(Directions): Please pull out every line in the listing below that contains the word "dengan", copying each one in full.

(Data section):

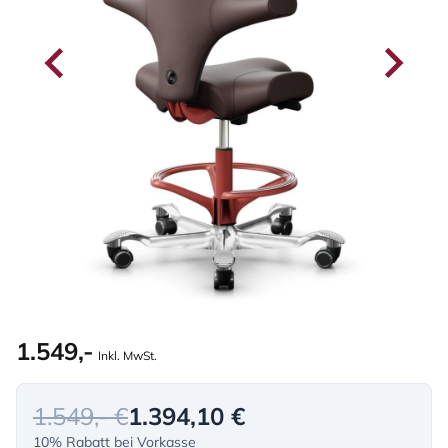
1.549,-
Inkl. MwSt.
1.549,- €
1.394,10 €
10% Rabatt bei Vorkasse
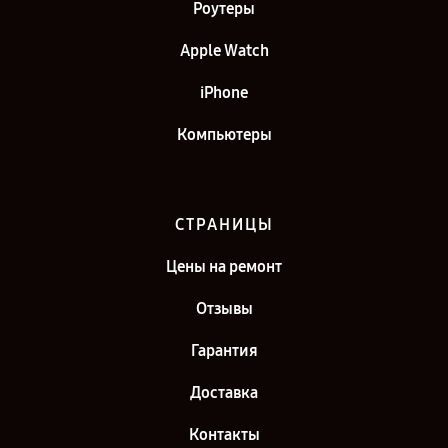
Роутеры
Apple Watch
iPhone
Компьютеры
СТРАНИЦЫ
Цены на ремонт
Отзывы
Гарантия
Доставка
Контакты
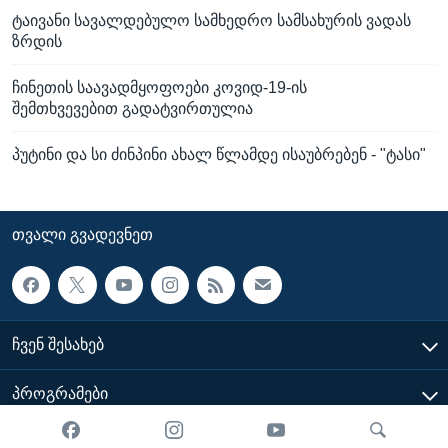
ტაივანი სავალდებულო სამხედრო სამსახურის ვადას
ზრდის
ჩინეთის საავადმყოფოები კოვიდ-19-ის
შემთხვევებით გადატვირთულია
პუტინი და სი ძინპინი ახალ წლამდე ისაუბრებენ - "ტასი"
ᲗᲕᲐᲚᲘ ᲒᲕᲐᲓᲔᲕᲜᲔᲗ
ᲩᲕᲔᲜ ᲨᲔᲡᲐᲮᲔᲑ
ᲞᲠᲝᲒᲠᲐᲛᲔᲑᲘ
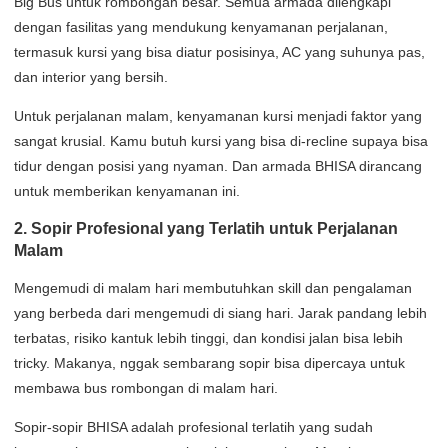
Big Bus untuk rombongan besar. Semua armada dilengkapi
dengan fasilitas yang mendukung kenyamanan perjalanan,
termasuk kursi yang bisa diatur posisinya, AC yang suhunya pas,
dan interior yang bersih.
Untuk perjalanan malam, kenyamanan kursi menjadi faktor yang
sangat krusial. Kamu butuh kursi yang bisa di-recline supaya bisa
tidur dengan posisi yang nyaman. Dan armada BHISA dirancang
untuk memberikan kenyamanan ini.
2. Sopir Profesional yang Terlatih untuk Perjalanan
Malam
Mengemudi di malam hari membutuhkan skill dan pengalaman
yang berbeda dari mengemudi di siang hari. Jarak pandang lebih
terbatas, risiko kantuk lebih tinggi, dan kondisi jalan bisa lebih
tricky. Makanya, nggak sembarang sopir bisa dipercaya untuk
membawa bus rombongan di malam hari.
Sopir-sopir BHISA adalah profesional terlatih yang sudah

(Solution for this problem):
dengan fasilitas yang mendukung kenyamanan perjalanan,
tidur dengan posisi yang nyaman. Dan armada BHISA dirancang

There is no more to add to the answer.